▶ **What to work on**: Edit the lines below by replacing "common name" with "vernacular name" wherever it appears, changing nothing else. Omit the pictures from your answer.

Dataset entries:
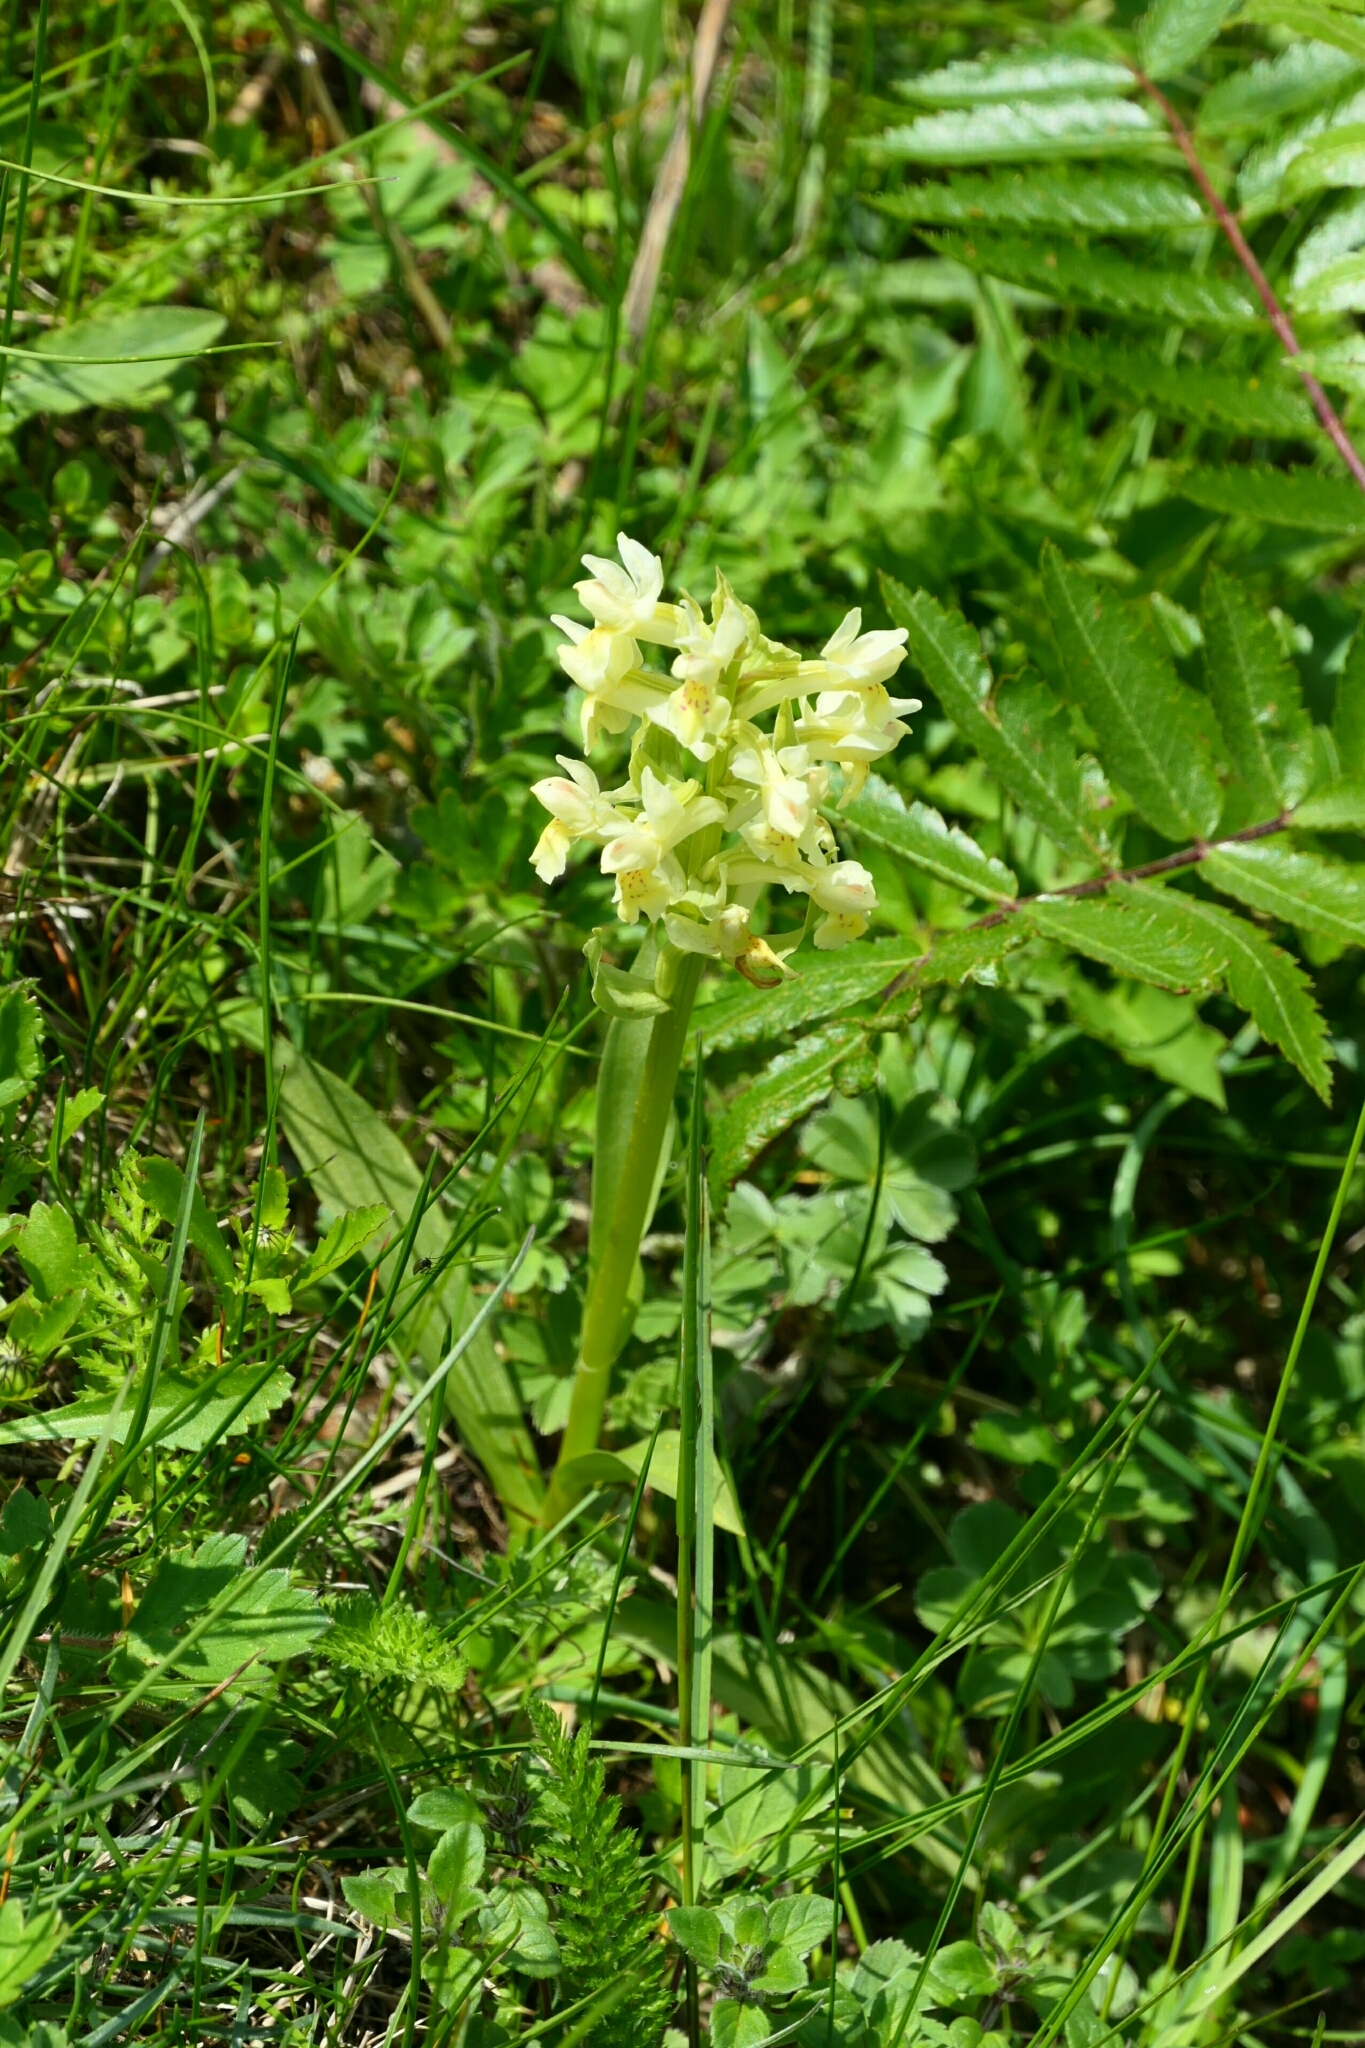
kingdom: Plantae
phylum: Tracheophyta
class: Liliopsida
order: Asparagales
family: Orchidaceae
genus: Dactylorhiza
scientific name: Dactylorhiza sambucina
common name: Elder-flowered orchid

▶ **The solution**:
kingdom: Plantae
phylum: Tracheophyta
class: Liliopsida
order: Asparagales
family: Orchidaceae
genus: Dactylorhiza
scientific name: Dactylorhiza sambucina
vernacular name: Elder-flowered orchid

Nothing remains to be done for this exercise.